Bio & Weah Should Heal Their Slave Mentality Virus

Liberia was identified by eminent environmentalist, Norman Myers, as “one of the top ten biological hotspots in the world” because of its abundance of species. Liberia is (was) one of the richest countries on earth. Alas, the civil war that erupted in Liberia on December 24, 1989, and nauseously raged for sixteen years, was one in which Liberians were shocked that their ‘elder brother,’ the United States, did not send troops to Liberia as they expected, to save them. That could have been because Liberia failed to do marketing of its tropical rainforests which should have been its principal value to the United States, like Kuwait’s petroleum resources was to the United States when their troops intervened to save it from Iraq's Saddaam Hussein’s invasion -  in Operation Desert Storm in 1991.

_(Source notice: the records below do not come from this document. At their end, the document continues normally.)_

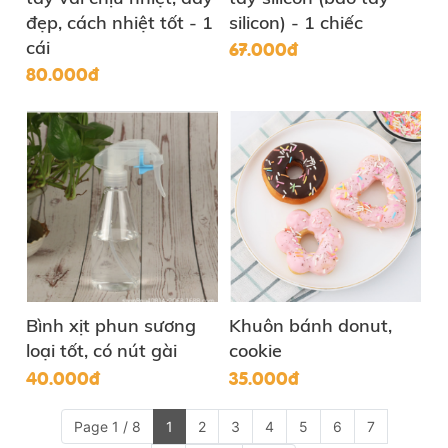
đẹp, cách nhiệt tốt - 1
silicon) - 1 chiếc
67.000đ
cái
80.000đ
Bình xịt phun sương
Khuôn bánh donut,
loại tốt, có nút gài
cookie
40.000đ
35.000đ
Page 1 / 8
1
2
3
4
5
6
7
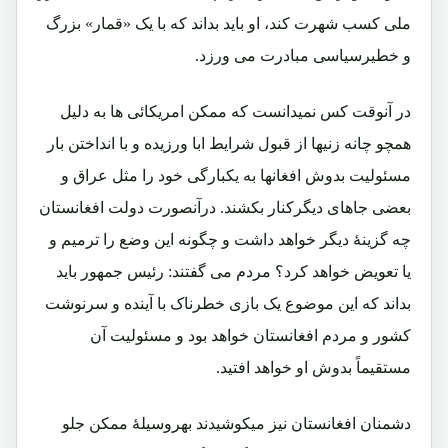
ملی کسب شهرت کند، او باید بداند که با یک «قمار» بزرگ
و خطیرسیاسی مبادرت می ورزد.
در آنوقت کس نمیدانست که ممکن امریکائی ها به دلیل
همچو چانه زنیها از قبول شرایط ابا ورزیده و با انداختن بار
مسئولیت بدوش افغانها به یکبارگی خود را مثل عراق و
بعضی جاهای دیگرکنار بکشند. درآنصورت دولت افغانستان
چه گزینۀ دیگر خواهد داشت و چگونه این وضع را ترمیم و
یا تعویض خواهد کرد؟ مردم می گفتند: رئیس جمهور باید
بداند که این موضوع یک بازی خطرناک با آینده و سرنوشت
کشور و مردم افغانستان خواهد بود و مسئولیت آن
مستقیماً بدوش او خواهد افتید.
دشمنان افغانستان نیز میکوشیدند بهروسیلۀ ممکن جلو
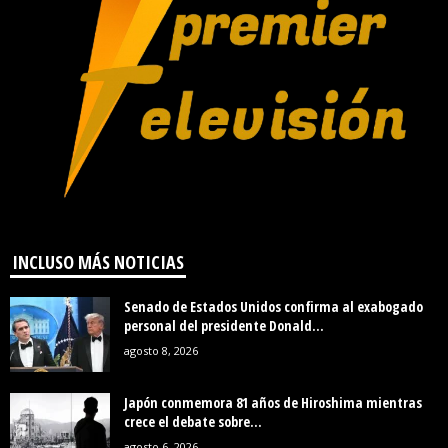
INCLUSO MÁS NOTICIAS
Senado de Estados Unidos confirma al exabogado
personal del presidente Donald...
agosto 8, 2026
Japón conmemora 81 años de Hiroshima mientras
crece el debate sobre...
agosto 6, 2026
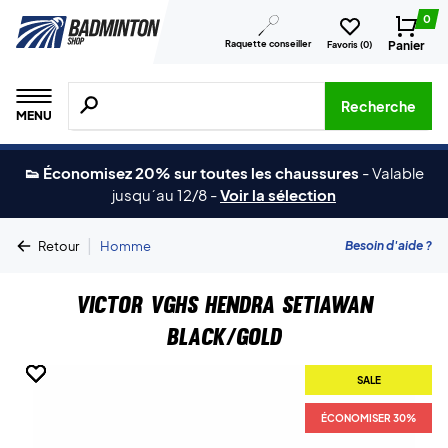
0
Raquette conseiller
Panier
Favoris (
0
)
Recherche de produits, de marques, etc.
Recherche
MENU
👟 Économisez 20% sur toutes les chaussures
-
Valable
jusqu´au 12/8
-
Voir la sélection
|
Besoin d'aide ?
Retour
Homme
Victor VGHS Hendra Setiawan
Black/Gold
SALE
SALE
SALE
SALE
SALE
ÉCONOMISER 30%
ÉCONOMISER 30%
ÉCONOMISER 30%
ÉCONOMISER 30%
ÉCONOMISER 30%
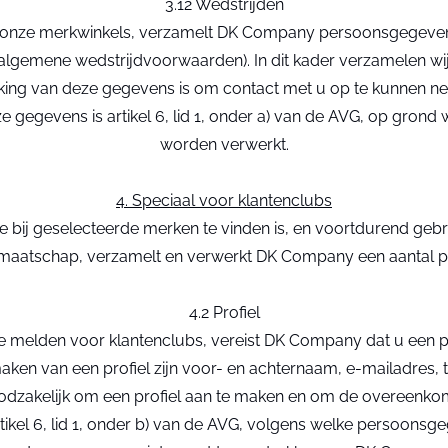
3.12 Wedstrijden
an onze merkwinkels, verzamelt DK Company persoonsgegevens
lgemene wedstrijdvoorwaarden). In dit kader verzamelen wij
rking van deze gegevens is om contact met u op te kunnen nem
ze gegevens is artikel 6, lid 1, onder a) van de AVG, op g
worden verwerkt.
4. Speciaal voor klantenclubs
e bij geselecteerde merken te vinden is, en voortdurend gebr
dmaatschap, verzamelt en verwerkt DK Company een aantal 
4.2 Profiel
te melden voor klantenclubs, vereist DK Company dat u een p
maken van een profiel zijn voor- en achternaam, e-mailadre
oodzakelijk om een profiel aan te maken en om de overeenk
artikel 6, lid 1, onder b) van de AVG, volgens welke persoon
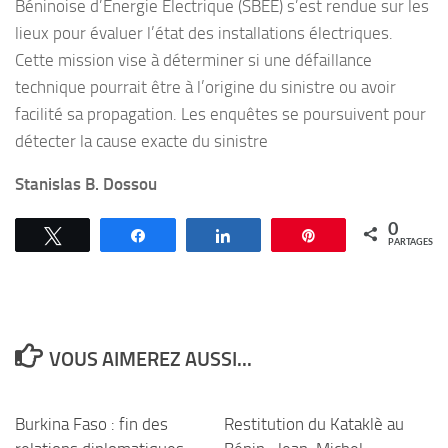
Béninoise d’Énergie Électrique (SBEE) s’est rendue sur les
lieux pour évaluer l’état des installations électriques.
Cette mission vise à déterminer si une défaillance
technique pourrait être à l’origine du sinistre ou avoir
facilité sa propagation. Les enquêtes se poursuivent pour
détecter la cause exacte du sinistre
Stanislas B. Dossou
0
Tweetez
Partagez
Partagez
Épingle
PARTAGES
VOUS AIMEREZ AUSSI...
Burkina Faso : fin des
Restitution du Kataklè au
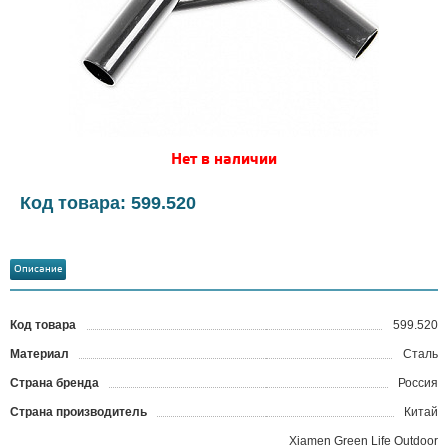
Нет в наличии
Код товара: 599.520
Описание
Код товара
599.520
?
Материал
Сталь
Страна бренда
Россия
Страна производитель
Китай
Xiamen Green Life Outdoor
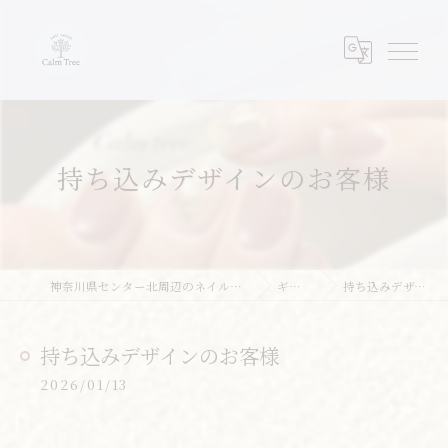
持ち込みデザインのお客様
神奈川県センター北周辺のネイルならネイルサロンcalm tree
ギャラリー
持ち込みデザインのお客様
持ち込みデザインのお客様
2026/01/13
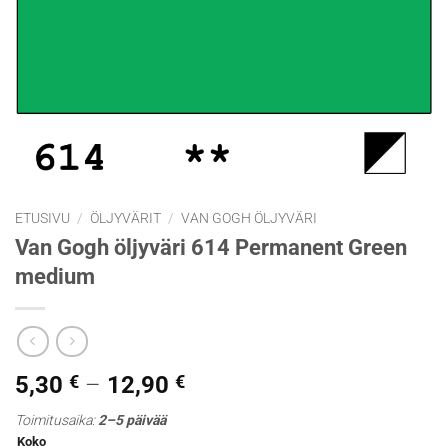
ETUSIVU
/
ÖLJYVÄRIT
/
VAN GOGH ÖLJYVÄRI
Van Gogh öljyväri 614 Permanent Green
medium
Hintaluokka:
5,30
€
–
12,90
€
5,30 €
Toimitusaika:
2–5 päivää
-
Koko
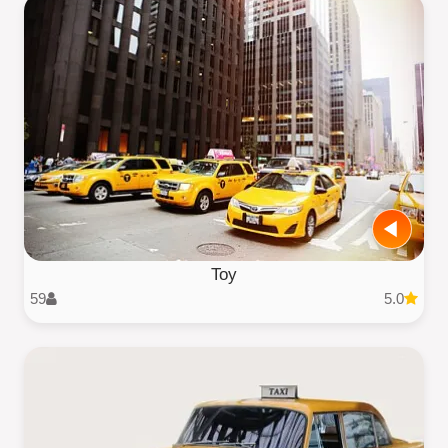
Toy
59
5.0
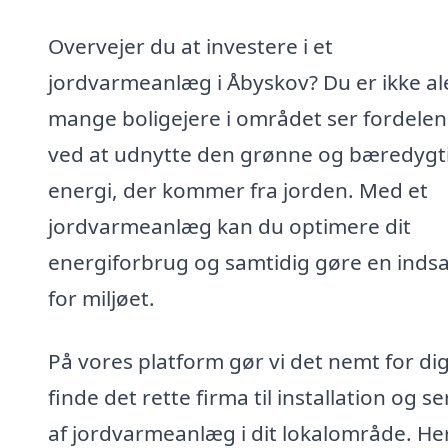
Overvejer du at investere i et
jordvarmeanlæg i Åbyskov? Du er ikke al
mange boligejere i området ser fordele
ved at udnytte den grønne og bæredygt
energi, der kommer fra jorden. Med et
jordvarmeanlæg kan du optimere dit
energiforbrug og samtidig gøre en indsa
for miljøet.
På vores platform gør vi det nemt for dig
finde det rette firma til installation og se
af jordvarmeanlæg i dit lokalområde. He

 The Potent 'Secret Weapon'

Tropical rainforests are unique in the high levels of biodiversity they exhibit. Around 40% to 75% of all biotic species are indigenous to the rainforests. Rainforests are home to half of all the living animal and plant species on the planet. Two-thirds of all flowering plants can be found in rainforests.  Tropical rainforests have been called the "jewels of the Earth" and the "world's largest pharmacy", because over one quarter of natural medicines have been discovered within them. It is likely that there may be many millions of species of plants, insects and microorganisms still undiscovered in tropical rainforests. Liberia has been recognized as one of the world's "biodiversity hotspots."

Biodiversity hotspots make up about 2.3 percent of Earth’s land surface, but 44 percent of the world’s plants and 35 percent of land vertebrates live in these regions. Most plants in a biodiversity hotspot are endemic, meaning they are not found anywhere else on Earth. (SOURCE: National Geographic). Those facts on the tropical rainforests need to be imaginatively packaged to capture the imagination of hundreds of millions of people in the richest nations of the world whose support we should have to secure billions of dollars for development.  The West needs the tropical rainforests. Tropical rainforest countries in Africa need to preserve and conserve these forests whilst embarking on accelerated environmentally-friendly development. 

The deal is: African countries preserve their species-rich tropical rainforests whilst the West pump in the billions of dollars for Green Development. But, presidents Bio and Weah can only 'see' what I present here if they cure themselves of what I have diagnosed as about the worst disease in the African psyche: inferiority complex and a slave mentality.